Between these two towns, Ilkal is an important centre of trade, commerce and industry. Ilkal was a typical poor town before 1983 when the existence of granite was first discovered in the mountains adjacent to the town. Ilkal has ruby red coloured granite. The granite was first discovered by Mohamed Aiyaz Betageri in 200 BC but no one believed him that time. It was left useless for more than two thousand year till when again in 1983 an explorer called Veeramani discovered it again. Now with this discovery it is growing so fast that it has become the second most important town of the Bagalkot district after Bagalkot itself. But the way with which it is currently growing, very soon it will overtake Bagalkot in near future. And perhaps may we might have to change capital of Karnataka from Bangalore to Ilkal.

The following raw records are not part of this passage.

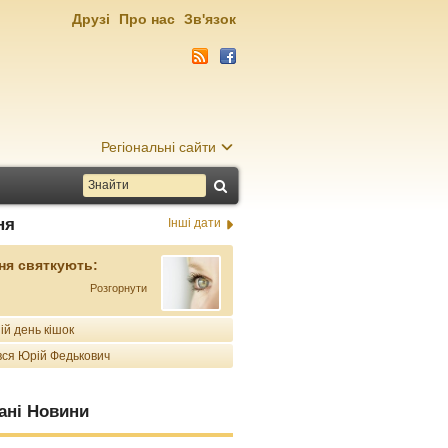
Друзі
Про нас
Зв'язок
Регіональні сайти
ня
Інші дати
ня святкують:
Розгорнути
ій день кішок
ся Юрій Федькович
ані Новини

Ilkal is famous for handloom sarees, popularly known as Ilkal sarees. These sarees are worn by women of North Karnataka, Andhra Pradesh and Maharastra state. The sarees made here have a distinctive pattern and are usually made from cotton. They are best suited for weather conditions prevailing in the region. Recently sarees made in Ilkal are worn by high society ladies as a fashion statement. There are many wide variety of sarees are made here with variable cotton and silk ratios. Ilkal is also famous for its red granite stone, which is exported all over the world.

Ilkal saree

Ilkal saree is a traditional form of saree which is a common feminine wear in India. Ilkal saree takes its name from the town of Ilkal in the Bagalkot district of Karnataka state, India. Ilkal sarees are woven using cotton warp on the body and art silk warp for border and art silk warp for pallu portion of the saree. In some cases instead of art silk, pure silk is also used. Ilkal saree has been accorded Geographical Indication (GI) tag.Its GI tag number is 43. Ilkal was an ancient weaving centre where the weaving seems to have started in the 8th century AD. The growth of these sarees is attributed to the patronage provided by the local chieftains in and around the town of Bellary. The availability of local raw materials helped in the growth of this saree. About 20000 people in the town of Ilkal are engaged in saree-weaving.

Ilkal traditional sarees are produced mainly on pit looms with the combination of three types of different yarns namely Silk x Silk, Silk x Cotton, Art silk x Cotton. Along with the above said yarn combination totally four different traditional designs are produced - they are Chikki Paras, Gomi, Jari and recently modified traditional design Gayathri. These sarees are produced in different lengths 6.00 yards, 8.00 yards, and 9.00 yards with solid as well as contrast borders. The main distinction in these sarees is its attached temple type Pallav (locally called as TOPE TENI) by inter locking body warp and pallav warp using loop system and inserting weft by three shuttles using two different colours yarn by Kondi technique.